Czuwaj welcomed me warmly. I’ve had that before on a few occasions, and in that regard visits to Tarnovia, Wisloka, Radzionkow and Andrychow really stand out. Keep in mind, however, that your experience may differ. This is a very naughty-looking firm that can mix with any of the big boys, and anyone visiting should bear that in mind. They command a lot of respect around Poland, and they deserve your respect as well. Do not be a dick!

Postscript

Czuwaj are in financial meltdown and their fans are engaged in a determined battle to save the club. I am not alone in hoping that they succeed – this stadium, and the fans inside it, are absolutely epic.

Getting There

Przemysl is completely beautiful, but there’s a reason not many visit (aside from the wave of refugees currently coming from Ukraine). It’s a nightmare to reach. The nearest big city with rather limited airport links to the UK is Rzeszow, a place that lies 90-minutes away by train.
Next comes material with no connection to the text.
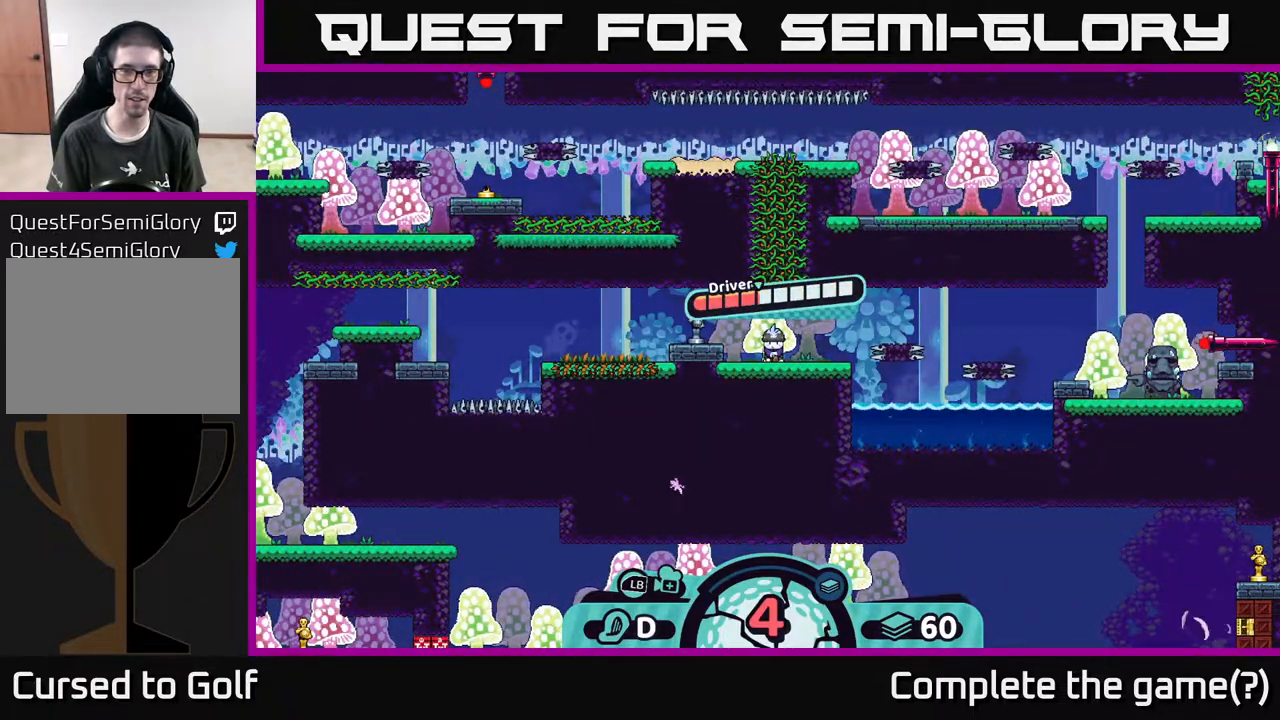
{"buttons": [], "left_stick": "center", "right_stick": "center", "events": []}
Krakow, meanwhile, can be done in about 4-hours by choo choo.

Myself, I came down from Warsaw – and if I’m honest, that’s totally idiotic. Usually taking just over six-hours, a few delays meant my journey stretched out to over seven. F**ing hell, I could have gone to New York. Regardless, if you’re in first class it’s a trip that’s usually conducted in the privacy of your own cabin. If you do what I did and bring a couple of beers and a book about serial killers, then time will fly by. Even so, waking up at about 4 in the morning there was a stage where I could not help but wonder if this hobby was worth it. In retrospect, the answer is yes – and in this particular case, Czuwaj rates as one of the greatest highlights of my ongoing football crusade.